BEGIN EXERCISE DATA

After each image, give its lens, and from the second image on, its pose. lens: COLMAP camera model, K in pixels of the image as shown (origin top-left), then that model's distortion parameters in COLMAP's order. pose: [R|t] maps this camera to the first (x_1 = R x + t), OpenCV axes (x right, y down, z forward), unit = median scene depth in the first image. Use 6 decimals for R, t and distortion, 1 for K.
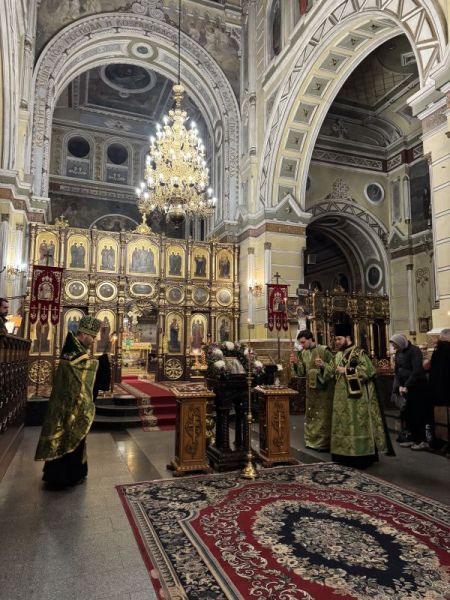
lens RADIAL K [[428.5, 0, 225.0], [0, 428.5, 300.0], [0, 0, 1]] dist [0.179248, -0.181815]
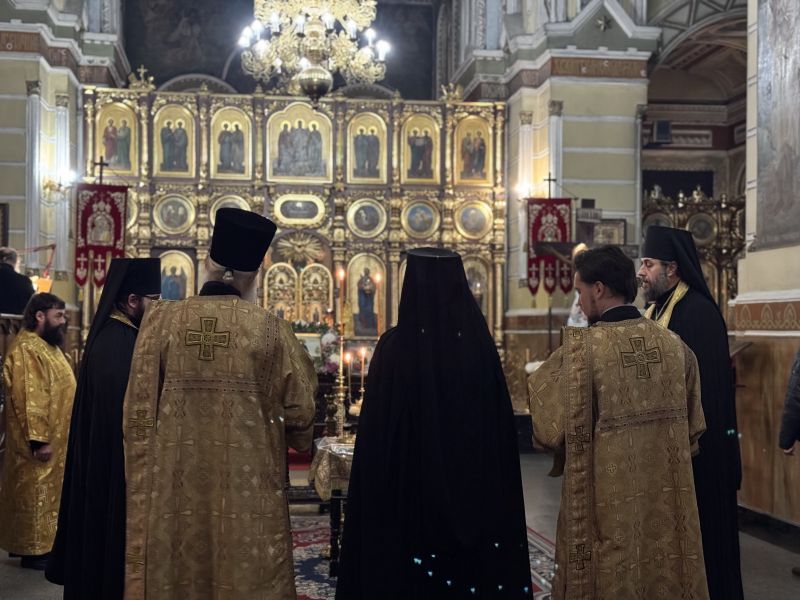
lens RADIAL K [[1112.6, 0, 400.0], [0, 1112.6, 300.0], [0, 0, 1]] dist [0.203004, -0.009114]
pose [[0.978429, -0.008554, -0.206407, 0.184346], [0.028156, 0.995341, 0.092220, -0.036493], [0.204656, -0.096042, 0.974111, -0.234661]]
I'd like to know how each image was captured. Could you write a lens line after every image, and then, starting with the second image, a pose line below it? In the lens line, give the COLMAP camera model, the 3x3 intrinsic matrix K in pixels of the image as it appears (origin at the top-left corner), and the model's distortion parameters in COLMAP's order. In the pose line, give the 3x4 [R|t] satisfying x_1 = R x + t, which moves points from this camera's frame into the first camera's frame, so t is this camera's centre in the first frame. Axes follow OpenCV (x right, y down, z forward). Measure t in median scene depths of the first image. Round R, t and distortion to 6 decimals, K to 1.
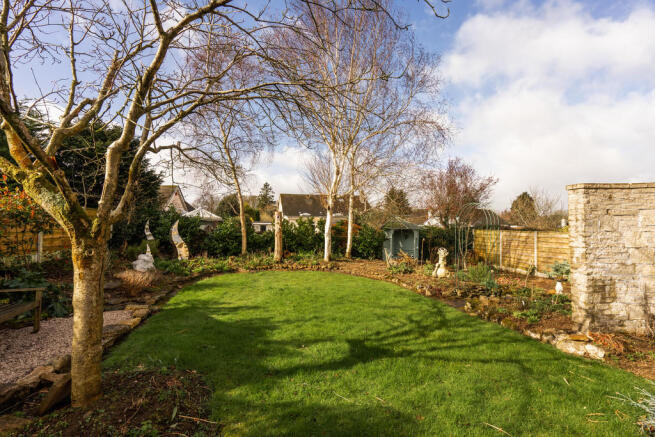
lens RADIAL K [[301.0, 0, 326.1], [0, 301.0, 217.5], [0, 0, 1]] dist [0.002751, 0.000362]
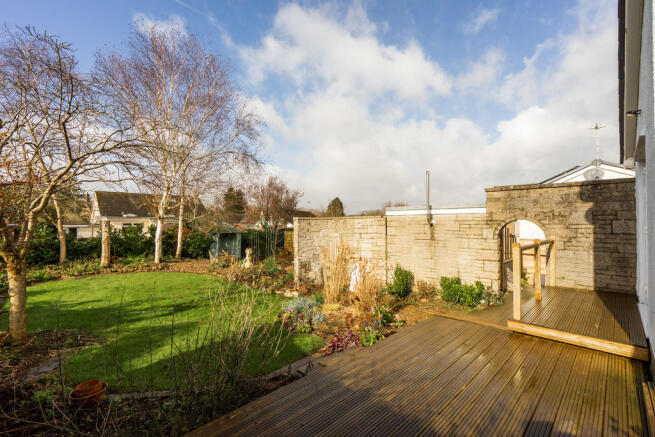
lens RADIAL K [[301.0, 0, 327.5], [0, 301.0, 214.3], [0, 0, 1]] dist [0.002751, 0.000362]
pose [[0.866525, 0.009658, 0.499039, -0.009807], [-0.009996, 0.999948, -0.001996, -0.044298], [-0.499033, -0.003259, 0.866577, -0.314667]]
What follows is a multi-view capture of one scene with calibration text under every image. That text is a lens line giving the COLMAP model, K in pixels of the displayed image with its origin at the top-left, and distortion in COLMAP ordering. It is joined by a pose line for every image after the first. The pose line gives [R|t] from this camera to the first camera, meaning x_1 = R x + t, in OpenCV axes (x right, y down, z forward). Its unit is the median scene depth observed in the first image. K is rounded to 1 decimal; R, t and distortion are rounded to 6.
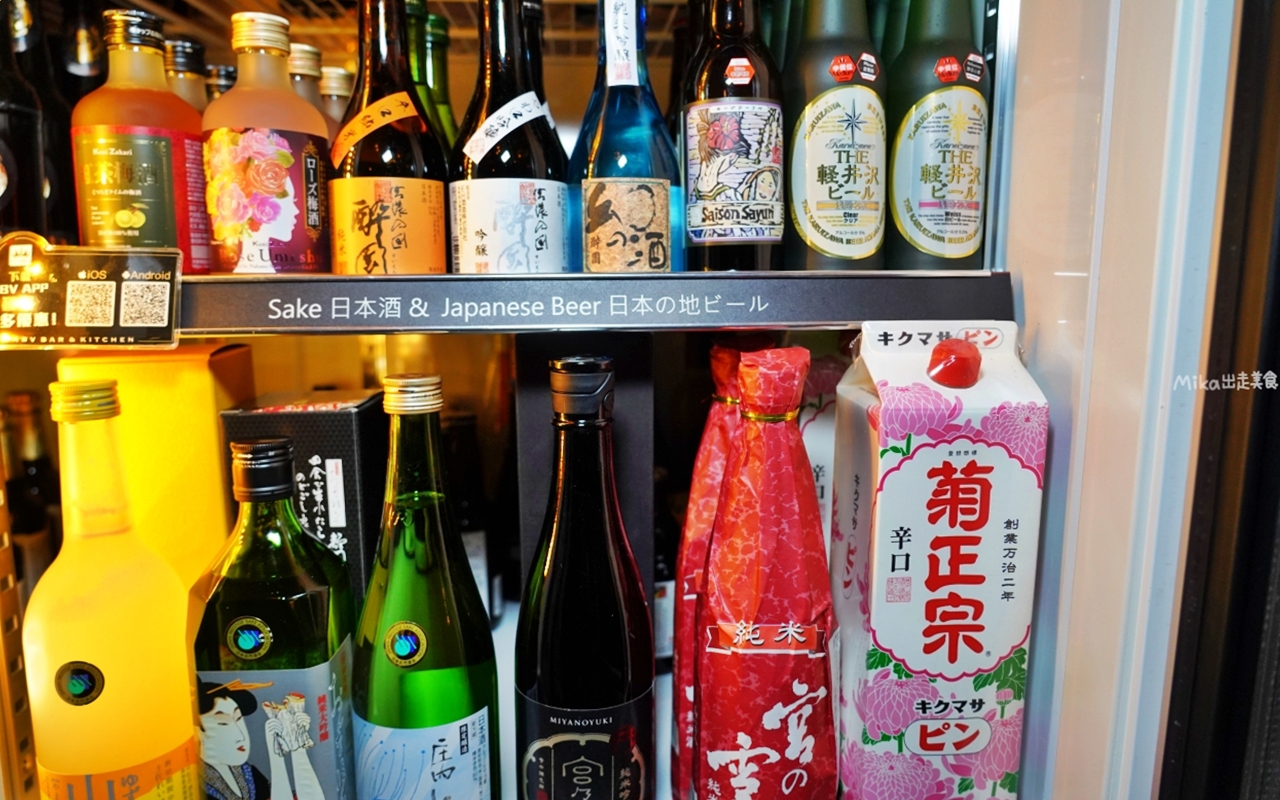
lens RADIAL K [[920.7, 0, 640.0], [0, 920.7, 400.0], [0, 0, 1]] dist [-0.025788, 0.009140]
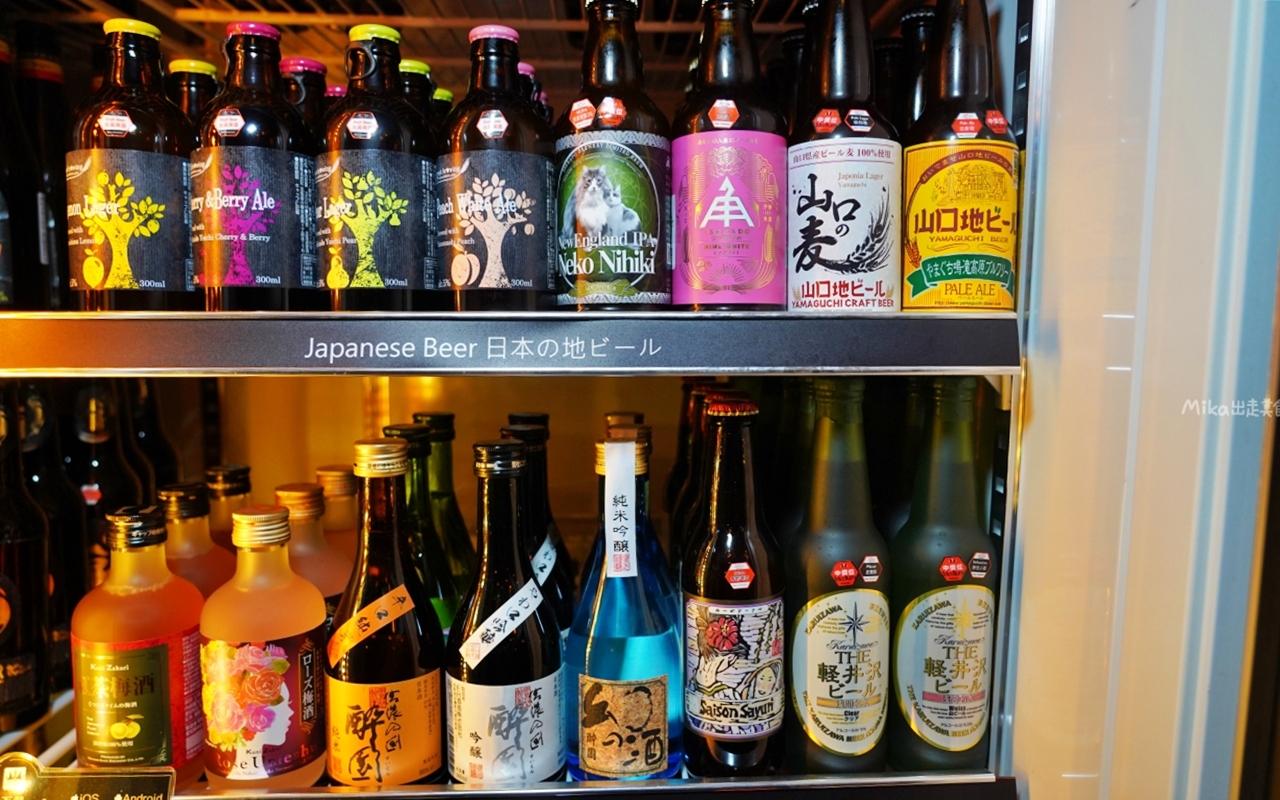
lens RADIAL K [[920.7, 0, 640.0], [0, 920.7, 400.0], [0, 0, 1]] dist [-0.025788, 0.009140]
pose [[0.999552, 0.014161, -0.026361, 0.024706], [-0.015379, 0.998796, -0.046594, -0.491953], [0.025670, 0.046979, 0.998566, 0.000873]]
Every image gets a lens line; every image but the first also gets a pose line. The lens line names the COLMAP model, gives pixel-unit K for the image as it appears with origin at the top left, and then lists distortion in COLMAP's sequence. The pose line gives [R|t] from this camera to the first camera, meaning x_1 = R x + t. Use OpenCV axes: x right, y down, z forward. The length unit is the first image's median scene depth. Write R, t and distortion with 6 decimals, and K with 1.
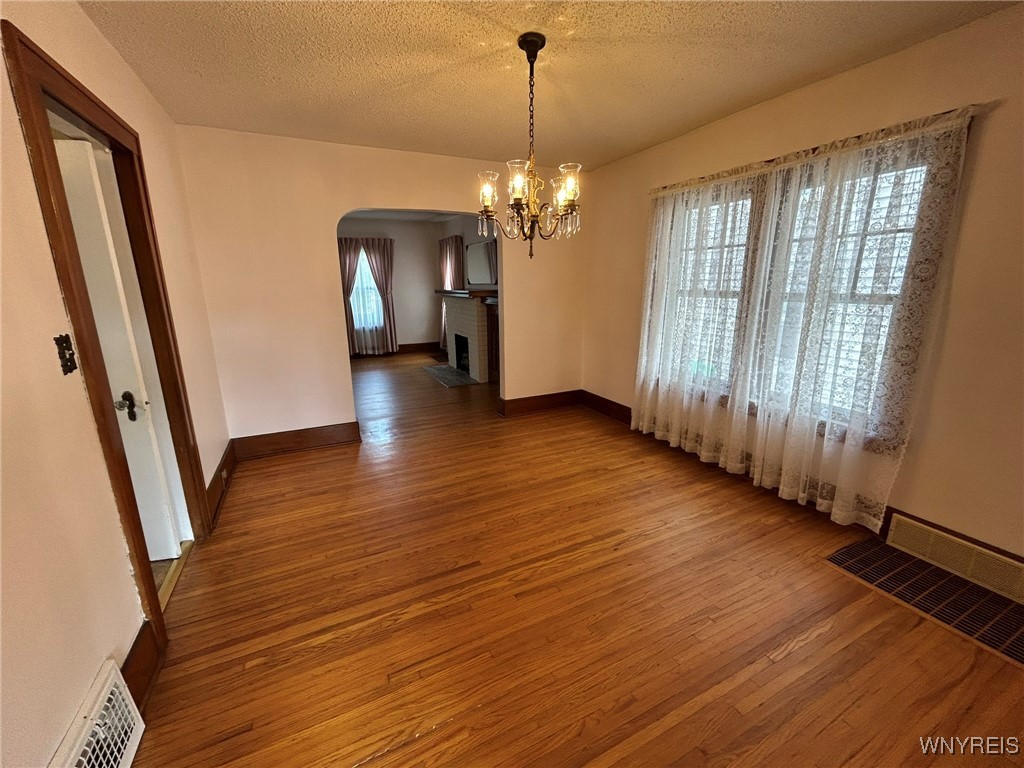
lens RADIAL K [[416.5, 0, 513.8], [0, 416.5, 385.5], [0, 0, 1]] dist [-0.000643, 0.000497]
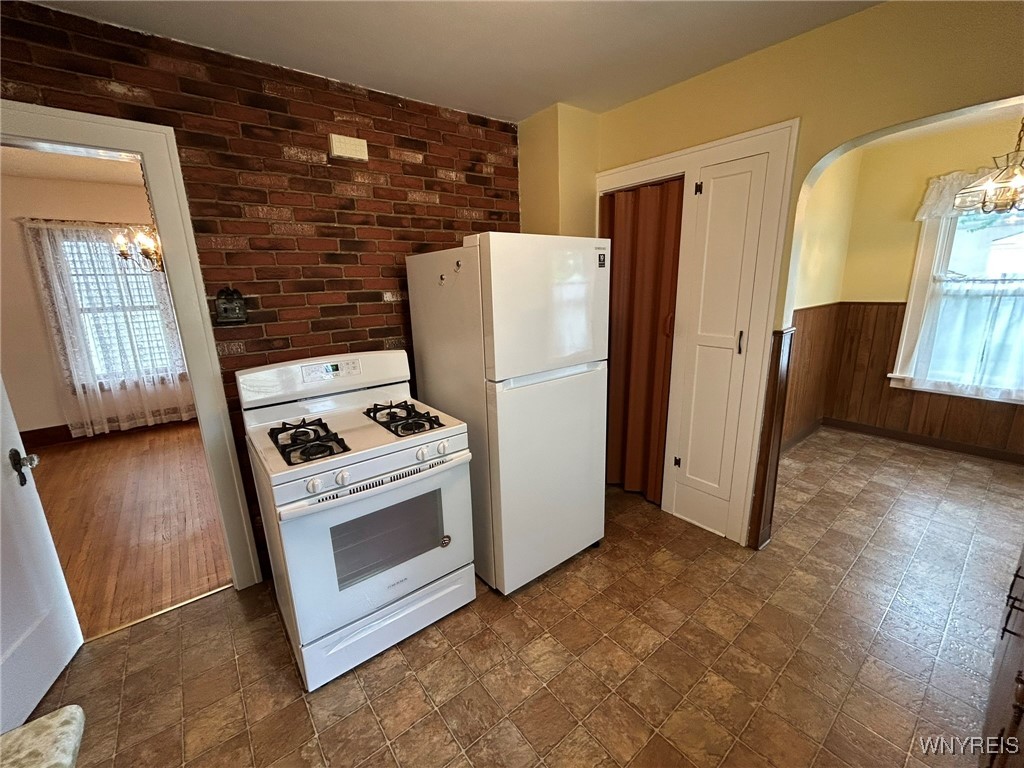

END EXERCISE DATA

-- EXERCISE --
Copy every one of the lines above word for word, from the first to the last, and leave the pictures out.

-- RESULT OF THE EXERCISE --
After each image, give its lens, and from the second image on, its pose. lens: COLMAP camera model, K in pixels of the image as shown (origin top-left), then that model's distortion parameters in COLMAP's order. pose: [R|t] maps this camera to the first (x_1 = R x + t), OpenCV axes (x right, y down, z forward), unit = median scene depth in the first image. Use 6 decimals for R, t and distortion, 1 for K.
lens RADIAL K [[428.5, 0, 225.0], [0, 428.5, 300.0], [0, 0, 1]] dist [0.179248, -0.181815]
lens RADIAL K [[1112.6, 0, 400.0], [0, 1112.6, 300.0], [0, 0, 1]] dist [0.203004, -0.009114]
pose [[0.978429, -0.008554, -0.206407, 0.184346], [0.028156, 0.995341, 0.092220, -0.036493], [0.204656, -0.096042, 0.974111, -0.234661]]
I'd like to know how each image was captured. Could you write a lens line after every image, and then, starting with the second image, a pose line below it? In the lens line, give the COLMAP camera model, the 3x3 intrinsic matrix K in pixels of the image as it appears (origin at the top-left corner), and the model's distortion parameters in COLMAP's order. In the pose line, give the 3x4 [R|t] satisfying x_1 = R x + t, which moves points from this camera's frame into the first camera's frame, so t is this camera's centre in the first frame. Axes follow OpenCV (x right, y down, z forward). Measure t in median scene depths of the first image. Round R, t and distortion to 6 decimals, K to 1.
lens RADIAL K [[301.0, 0, 326.1], [0, 301.0, 217.5], [0, 0, 1]] dist [0.002751, 0.000362]
lens RADIAL K [[301.0, 0, 327.5], [0, 301.0, 214.3], [0, 0, 1]] dist [0.002751, 0.000362]
pose [[0.866525, 0.009658, 0.499039, -0.009807], [-0.009996, 0.999948, -0.001996, -0.044298], [-0.499033, -0.003259, 0.866577, -0.314667]]
What follows is a multi-view capture of one scene with calibration text under every image. That text is a lens line giving the COLMAP model, K in pixels of the displayed image with its origin at the top-left, and distortion in COLMAP ordering. It is joined by a pose line for every image after the first. The pose line gives [R|t] from this camera to the first camera, meaning x_1 = R x + t, in OpenCV axes (x right, y down, z forward). Its unit is the median scene depth observed in the first image. K is rounded to 1 decimal; R, t and distortion are rounded to 6.
lens RADIAL K [[920.7, 0, 640.0], [0, 920.7, 400.0], [0, 0, 1]] dist [-0.025788, 0.009140]
lens RADIAL K [[920.7, 0, 640.0], [0, 920.7, 400.0], [0, 0, 1]] dist [-0.025788, 0.009140]
pose [[0.999552, 0.014161, -0.026361, 0.024706], [-0.015379, 0.998796, -0.046594, -0.491953], [0.025670, 0.046979, 0.998566, 0.000873]]
Every image gets a lens line; every image but the first also gets a pose line. The lens line names the COLMAP model, gives pixel-unit K for the image as it appears with origin at the top left, and then lists distortion in COLMAP's sequence. The pose line gives [R|t] from this camera to the first camera, meaning x_1 = R x + t. Use OpenCV axes: x right, y down, z forward. The length unit is the first image's median scene depth. Write R, t and distortion with 6 decimals, and K with 1.
lens RADIAL K [[416.5, 0, 513.8], [0, 416.5, 385.5], [0, 0, 1]] dist [-0.000643, 0.000497]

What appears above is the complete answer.